A member of the Libyan High Council of State (HCS), Idriss Boufayed, said that peaceful demonstration is a guaranteed right for all. He indicated that everyone would like to put pressure on the Presidential Council to bypass the two legislative bodies of the current legislative failure.
In press statements, Boufayed said, “we demand the Presidential Council to issue decrees with the force of law to organize the upcoming general elections.”
Regarding the current demonstrations and those behind them, he indicated that “it is not clear yet, and it is unlikely that they will continue or actually have the ability to bring down the current bodies.”
Notably, Libyan cities witnessed several large-scale protests that started last Friday, calling for the downfall of all government bodies and institutions and the departure of mercenaries. They expressed their rejection of the poor living situation, political division and the lack of services.

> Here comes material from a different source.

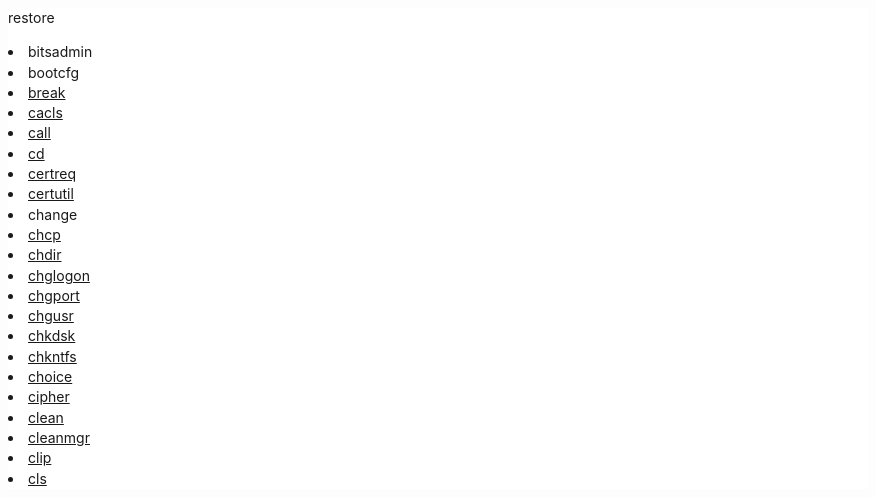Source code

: restore</a></li><li class="tree-item" aria-setsize="337" aria-level="2" aria-posinset="29" role="treeitem" tabindex="-1" id="title-3-1_29-2" aria-expanded="false"><span data-bi-name="tree-expander" class="tree-expander"><span class="tree-expander-indicator docon docon-chevron-right-light" aria-hidden="true"></span>bitsadmin</span></li><li class="tree-item" aria-setsize="337" aria-level="2" aria-posinset="30" role="treeitem" tabindex="-1" id="title-3-1_30-2" aria-expanded="false"><span data-bi-name="tree-expander" class="tree-expander"><span class="tree-expander-indicator docon docon-chevron-right-light" aria-hidden="true"></span>bootcfg</span></li><li role="none"><a aria-setsize="337" aria-level="2" aria-posinset="31" role="treeitem" tabindex="-1" class="tree-item is-leaf" data-bi-name="tree-leaf" href="https://docs.microsoft.com/ru-ru/windows-server/administration/windows-commands/break">break</a></li><li role="none"><a aria-setsize="337" aria-level="2" aria-posinset="32" role="treeitem" tabindex="-1" class="tree-item is-leaf" data-bi-name="tree-leaf" href="https://docs.microsoft.com/ru-ru/windows-server/administration/windows-commands/cacls">cacls</a></li><li role="none"><a aria-setsize="337" aria-level="2" aria-posinset="33" role="treeitem" tabindex="-1" class="tree-item is-leaf" data-bi-name="tree-leaf" href="https://docs.microsoft.com/ru-ru/windows-server/administration/windows-commands/call">call</a></li><li role="none"><a aria-setsize="337" aria-level="2" aria-posinset="34" role="treeitem" tabindex="-1" class="tree-item is-leaf" data-bi-name="tree-leaf" href="https://docs.microsoft.com/ru-ru/windows-server/administration/windows-commands/cd">cd</a></li><li role="none"><a aria-setsize="337" aria-level="2" aria-posinset="35" role="treeitem" tabindex="-1" class="tree-item is-leaf" data-bi-name="tree-leaf" href="https://docs.microsoft.com/ru-ru/windows-server/administration/windows-commands/certreq_1">certreq</a></li><li role="none"><a aria-setsize="337" aria-level="2" aria-posinset="36" role="treeitem" tabindex="-1" class="tree-item is-leaf" data-bi-name="tree-leaf" href="https://docs.microsoft.com/ru-ru/windows-server/administration/windows-commands/certutil">certutil</a></li><li class="tree-item" aria-setsize="337" aria-level="2" aria-posinset="37" role="treeitem" tabindex="-1" id="title-3-1_37-2" aria-expanded="false"><span data-bi-name="tree-expander" class="tree-expander"><span class="tree-expander-indicator docon docon-chevron-right-light" aria-hidden="true"></span>change</span></li><li role="none"><a aria-setsize="337" aria-level="2" aria-posinset="38" role="treeitem" tabindex="-1" class="tree-item is-leaf" data-bi-name="tree-leaf" href="https://docs.microsoft.com/ru-ru/windows-server/administration/windows-commands/chcp">chcp</a></li><li role="none"><a aria-setsize="337" aria-level="2" aria-posinset="39" role="treeitem" tabindex="-1" class="tree-item is-leaf" data-bi-name="tree-leaf" href="https://docs.microsoft.com/ru-ru/windows-server/administration/windows-commands/chdir">chdir</a></li><li role="none"><a aria-setsize="337" aria-level="2" aria-posinset="40" role="treeitem" tabindex="-1" class="tree-item is-leaf" data-bi-name="tree-leaf" href="https://docs.microsoft.com/ru-ru/windows-server/administration/windows-commands/chglogon">chglogon</a></li><li role="none"><a aria-setsize="337" aria-level="2" aria-posinset="41" role="treeitem" tabindex="-1" class="tree-item is-leaf" data-bi-name="tree-leaf" href="https://docs.microsoft.com/ru-ru/windows-server/administration/windows-commands/chgport">chgport</a></li><li role="none"><a aria-setsize="337" aria-level="2" aria-posinset="42" role="treeitem" tabindex="-1" class="tree-item is-leaf" data-bi-name="tree-leaf" href="https://docs.microsoft.com/ru-ru/windows-server/administration/windows-commands/chgusr">chgusr</a></li><li role="none"><a aria-setsize="337" aria-level="2" aria-posinset="43" role="treeitem" tabindex="-1" class="tree-item is-leaf" data-bi-name="tree-leaf" href="https://docs.microsoft.com/ru-ru/windows-server/administration/windows-commands/chkdsk">chkdsk</a></li><li role="none"><a aria-setsize="337" aria-level="2" aria-posinset="44" role="treeitem" tabindex="-1" class="tree-item is-leaf" data-bi-name="tree-leaf" href="https://docs.microsoft.com/ru-ru/windows-server/administration/windows-commands/chkntfs">chkntfs</a></li><li role="none"><a aria-setsize="337" aria-level="2" aria-posinset="45" role="treeitem" tabindex="-1" class="tree-item is-leaf" data-bi-name="tree-leaf" href="https://docs.microsoft.com/ru-ru/windows-server/administration/windows-commands/choice">choice</a></li><li role="none"><a aria-setsize="337" aria-level="2" aria-posinset="46" role="treeitem" tabindex="-1" class="tree-item is-leaf" data-bi-name="tree-leaf" href="https://docs.microsoft.com/ru-ru/windows-server/administration/windows-commands/cipher">cipher</a></li><li role="none"><a aria-setsize="337" aria-level="2" aria-posinset="47" role="treeitem" tabindex="-1" class="tree-item is-leaf" data-bi-name="tree-leaf" href="https://docs.microsoft.com/ru-ru/windows-server/administration/windows-commands/clean">clean</a></li><li role="none"><a aria-setsize="337" aria-level="2" aria-posinset="48" role="treeitem" tabindex="-1" class="tree-item is-leaf" data-bi-name="tree-leaf" href="https://docs.microsoft.com/ru-ru/windows-server/administration/windows-commands/cleanmgr">cleanmgr</a></li><li role="none"><a aria-setsize="337" aria-level="2" aria-posinset="49" role="treeitem" tabindex="-1" class="tree-item is-leaf" data-bi-name="tree-leaf" href="https://docs.microsoft.com/ru-ru/windows-server/administration/windows-commands/clip">clip</a></li><li role="none"><a aria-setsize="337" aria-level="2" aria-posinset="50" role="treeitem" tabindex="-1" class="tree-item is-leaf" data-bi-name="tree-leaf" href="https://docs.microsoft.com/ru-ru/windows-server/administration/windows-commands/cls">cls</a>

On Saturday, Libyan activists vowed to continue their protests until “all the ruling elites step down from power.” They asserted that they would escalate their campaign by setting up tents in city squares and declaring civil disobedience until their goals were achieved.
The demonstrations in Libya included the capital, Tripoli, and a number of major cities in the West, East and South of the country. Angry protesters set fire to the headquarters of the Libyan Parliament in Tobruk, after storming its main gate.
These protests received wide international reactions. The United Nations (UN) called for calm, adding that “the time has come to listen to the demands of the Libyan youth.” The United States (US) also expressed deep concern about the political, economic and financial stalemate that led to scenes of unrest in Libya.
These protests had several reasons, which prompted the demonstrators to take to the streets to express their rejection of the ruling system and the policies in which the country is run, raising many demands, on top of which is solving the electricity crisis and improving the living situation.